Ter wille van het groote doel - een Europeeschen oorlog, waaruit de Continentale Machten allen verzwakt zouden te voorschijn komen - heeft Engeland aan de Entente-genooten kolossale offers gebracht. Zijne positie in de Middellandsche Zee is onzeker geworden en kan zelfs bedreigd heeten, nu Oostenrijk en Italië den vlootbouw krachtig ter hand nemen - want over vier jaar zal Italië over 10, Oostenrijk over minstens 8 eerste klasse slagschepen beschikken.
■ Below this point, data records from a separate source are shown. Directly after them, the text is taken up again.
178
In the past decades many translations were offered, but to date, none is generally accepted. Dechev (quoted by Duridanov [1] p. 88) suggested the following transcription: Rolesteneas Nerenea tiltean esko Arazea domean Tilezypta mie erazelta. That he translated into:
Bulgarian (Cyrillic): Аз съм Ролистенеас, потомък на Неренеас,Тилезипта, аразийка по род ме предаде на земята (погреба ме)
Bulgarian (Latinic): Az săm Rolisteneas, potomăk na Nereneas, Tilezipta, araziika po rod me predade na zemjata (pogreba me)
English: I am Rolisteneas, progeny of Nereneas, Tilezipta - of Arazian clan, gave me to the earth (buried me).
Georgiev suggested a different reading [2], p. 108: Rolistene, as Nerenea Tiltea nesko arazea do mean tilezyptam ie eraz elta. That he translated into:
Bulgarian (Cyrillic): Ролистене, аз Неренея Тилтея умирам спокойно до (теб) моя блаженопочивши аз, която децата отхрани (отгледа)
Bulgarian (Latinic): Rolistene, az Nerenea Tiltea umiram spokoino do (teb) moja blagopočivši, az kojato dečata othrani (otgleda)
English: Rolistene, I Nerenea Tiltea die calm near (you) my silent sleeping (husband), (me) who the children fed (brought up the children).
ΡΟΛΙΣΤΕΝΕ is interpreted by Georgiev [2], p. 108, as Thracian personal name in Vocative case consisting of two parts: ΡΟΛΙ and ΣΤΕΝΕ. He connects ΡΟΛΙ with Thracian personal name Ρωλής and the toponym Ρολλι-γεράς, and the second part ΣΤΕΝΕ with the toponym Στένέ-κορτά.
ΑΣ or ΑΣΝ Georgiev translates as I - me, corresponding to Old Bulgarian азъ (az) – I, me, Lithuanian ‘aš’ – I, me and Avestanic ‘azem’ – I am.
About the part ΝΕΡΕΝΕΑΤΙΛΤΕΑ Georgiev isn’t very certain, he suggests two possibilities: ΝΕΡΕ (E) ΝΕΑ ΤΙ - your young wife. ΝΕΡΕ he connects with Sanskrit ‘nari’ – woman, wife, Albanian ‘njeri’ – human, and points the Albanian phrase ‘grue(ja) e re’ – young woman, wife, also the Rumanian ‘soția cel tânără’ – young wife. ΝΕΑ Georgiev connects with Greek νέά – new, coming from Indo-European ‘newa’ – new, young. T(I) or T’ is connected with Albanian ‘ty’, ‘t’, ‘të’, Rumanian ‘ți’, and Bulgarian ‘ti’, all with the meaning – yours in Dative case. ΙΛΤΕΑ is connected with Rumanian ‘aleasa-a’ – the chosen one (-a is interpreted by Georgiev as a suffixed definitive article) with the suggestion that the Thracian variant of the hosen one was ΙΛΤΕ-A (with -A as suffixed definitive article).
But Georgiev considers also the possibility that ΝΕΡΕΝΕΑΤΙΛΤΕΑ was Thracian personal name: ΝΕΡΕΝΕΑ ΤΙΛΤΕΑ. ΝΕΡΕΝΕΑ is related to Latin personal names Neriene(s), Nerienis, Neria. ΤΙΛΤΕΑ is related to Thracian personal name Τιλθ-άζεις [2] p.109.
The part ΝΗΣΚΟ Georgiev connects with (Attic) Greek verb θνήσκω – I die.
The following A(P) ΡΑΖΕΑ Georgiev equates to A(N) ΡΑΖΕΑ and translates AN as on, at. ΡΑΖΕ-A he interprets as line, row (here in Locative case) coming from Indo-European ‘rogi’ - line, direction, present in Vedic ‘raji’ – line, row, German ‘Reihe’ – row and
Door Italiaansche vestiging in Cyranaïka en Frankrijks voortdringen in Syrië, kan Egypte niet langer alleen door eene sterke vloot - welke hiervoor thans ook nog niet beschikbaar is - beveiligd worden. In Azië is Rusland's machtspositie tegenover Engeland zeer versterkt. En het maritieme overwicht op Duitschland is, ondanks den energieken vlootbouw, in de laatste tien jaren niet toegenomen doch belangrijk achteruitgaan. De aanzienlijke verhooging van het marine-budget bereikt niets meer dan eene handhaving van de actueel bestaande verhouding,
| |
| |
welke zooveel ongunstiger is dan vroeger. Vooral sedert door den val van de democraten in de Vereenigde Staten, het uitzicht op samenwerking in de groote politiek met Washington vernietigd werd, is Engeland's internationale positie inderdaad eenigszins bedenkelijk. Zij, die aan de overzijde van het Kanaal de alarmklok luiden, hebben gelijk. Maar zij dwalen toch wel, als zij veiligheid zoeken in grooter aantal schepen of meer soldaten. De Edwardsche politiek behoort te worden herzien; het streven naar de wereldheerschappij zal moeten worden opgegeven - indien de toeleg om een verwoestenden oorlog op het Europeesche Continent te verwekken niet nu slaagt. En over deze kwestie kunnen niet meerdere Dreadnoughts beslissen. In eerste instantie zullen de Fransche kiezers, bakkers, slagers, kruideniersjongens, courantenloopers en andere heeren, uitspraak doen. Stemmen zij in hunne onwetenheid vóór mevrouw Joseph Caillaux, dan ageeren zij tegen den oorlog.... en zal misschien spoedig kunnen blijken, dat Engeland heil moet zoeken in matiging van aspiraties en vriendschappelijke verstandhouding met Duitschland. Moge het zoo zijn!